For more information on the Nexus Festival, including a full schedule, go to lebanonoperahouse.org/nexus.

More free music

Lake Morey Resort in Fairlee is holding a series of free Thursday night concerts. This week’s features Reverend Peyton’s Big Damn Band, a Midwestern five-piece unit that plays down-home blues and Americana. You have to appreciate a band that promises equal parts divinity and blasphemy, right in its name.
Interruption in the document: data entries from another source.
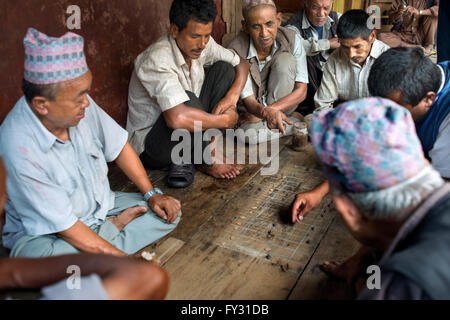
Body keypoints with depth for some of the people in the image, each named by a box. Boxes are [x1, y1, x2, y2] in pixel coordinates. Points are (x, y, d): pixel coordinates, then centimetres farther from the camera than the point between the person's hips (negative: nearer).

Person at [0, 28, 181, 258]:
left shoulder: (79, 104, -15)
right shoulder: (19, 149, -31)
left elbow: (118, 147, 2)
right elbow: (65, 227, -26)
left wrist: (152, 194, -3)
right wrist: (127, 260, -25)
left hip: (100, 205, 6)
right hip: (43, 234, -5)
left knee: (170, 213, -5)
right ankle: (113, 228, -14)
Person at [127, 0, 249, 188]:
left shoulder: (201, 44, -7)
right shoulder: (157, 59, -29)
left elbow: (241, 64, 7)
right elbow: (177, 118, -44)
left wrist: (232, 97, -14)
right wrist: (225, 120, -28)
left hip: (186, 135, 8)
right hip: (150, 144, -7)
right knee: (188, 100, -36)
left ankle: (188, 158, -8)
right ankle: (206, 162, -6)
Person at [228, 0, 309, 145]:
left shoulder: (292, 40, -16)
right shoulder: (236, 51, -22)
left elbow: (301, 91, -16)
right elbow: (249, 101, -23)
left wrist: (270, 110, -29)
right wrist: (265, 112, -48)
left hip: (284, 103, 1)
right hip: (255, 107, -1)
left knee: (285, 60, -25)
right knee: (249, 134, -34)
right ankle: (296, 122, -10)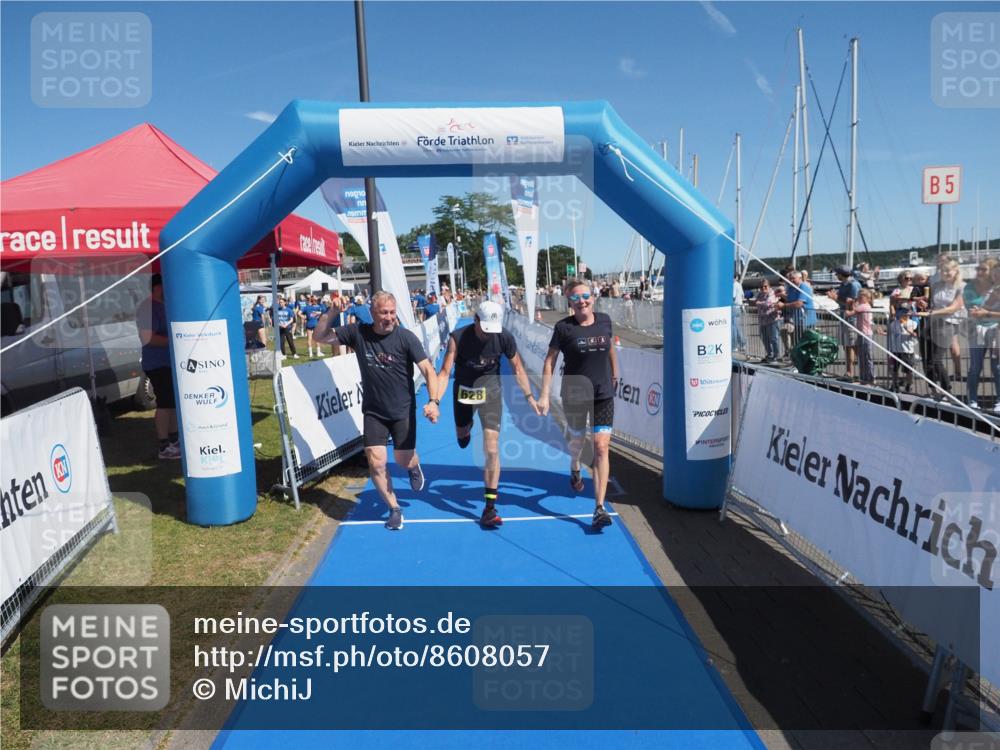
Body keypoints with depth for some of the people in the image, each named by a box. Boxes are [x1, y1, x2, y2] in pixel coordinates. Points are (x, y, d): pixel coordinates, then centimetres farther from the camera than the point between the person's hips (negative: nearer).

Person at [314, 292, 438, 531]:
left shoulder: (406, 337, -15)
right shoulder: (357, 332, -7)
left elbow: (427, 369, -19)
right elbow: (320, 337, -4)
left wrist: (433, 401, -33)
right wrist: (332, 312, -21)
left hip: (403, 411, -1)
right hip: (373, 412, 2)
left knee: (404, 461, 6)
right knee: (376, 463, -6)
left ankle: (414, 467, 46)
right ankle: (394, 509, 16)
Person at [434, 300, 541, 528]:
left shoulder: (505, 338, -18)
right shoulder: (458, 338, -23)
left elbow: (517, 368, -4)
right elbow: (445, 372, -23)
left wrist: (529, 396, -8)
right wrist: (435, 401, -36)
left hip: (491, 391, -1)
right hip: (464, 391, 1)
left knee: (492, 449, -9)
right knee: (462, 440, 22)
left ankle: (490, 507, -1)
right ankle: (467, 427, 64)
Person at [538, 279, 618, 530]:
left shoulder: (604, 320, -1)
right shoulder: (564, 327, -10)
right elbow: (549, 361, -6)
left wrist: (614, 375, 26)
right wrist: (544, 395, -11)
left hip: (603, 394, 1)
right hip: (574, 394, -1)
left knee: (601, 447, -7)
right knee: (578, 440, 19)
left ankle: (599, 508, -4)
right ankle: (574, 469, 56)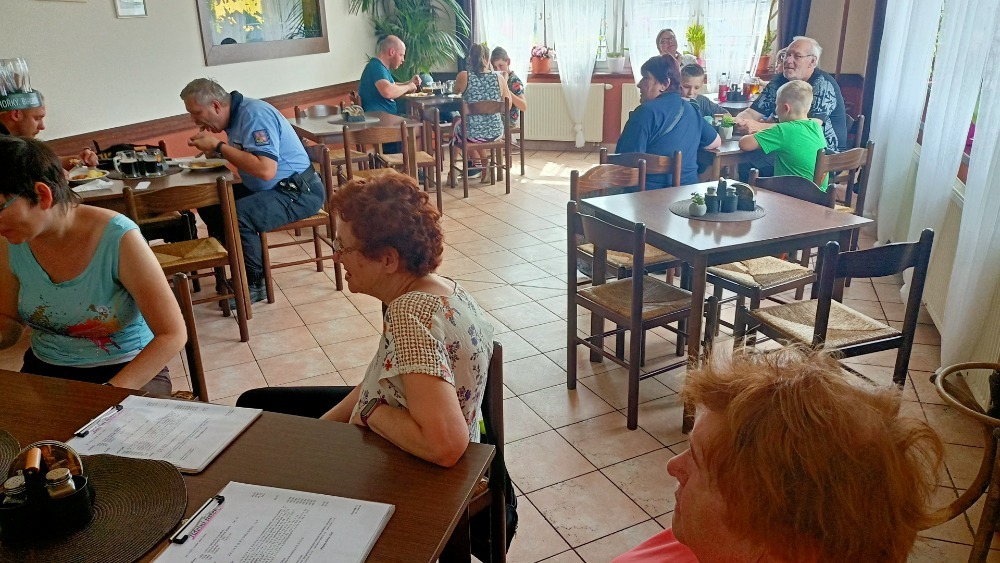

The show starts at 8 and while the music is free, there will be food (from the resort’s kitchen and a wood-fired pizza oven) that won’t be. The resort also is booking bands on Friday and Saturday nights in its Steamboat Pub. Go to lakemoreyresort.com for more info.

A little chamber music

The Central Vermont Chamber Music Festival is underway at the Chandler Center for the Arts in Randolph.

A performance this Saturday includes string trios by the lesser-known composers Sergei Taniev and Pedro Saenz, and a Brahms sextet. The festival runs through next Saturday. For more information, go to chandler-arts.org.

Herd dispersal

The dozens of paint-by-number cows on display at the Main Street Museum in White River Junction will be together for only one more week, through Aug. 18. Some of the cows are for sale to benefit the nonprofit museum.

The best time to visit the MSM is on Friday nights, when the player piano is in use, but it’s also open by appointment. Text 802-356-2776 at a reasonable hour, say after 11 a.m., to set up a time to visit. For more info, go to mainstreetmuseum.org.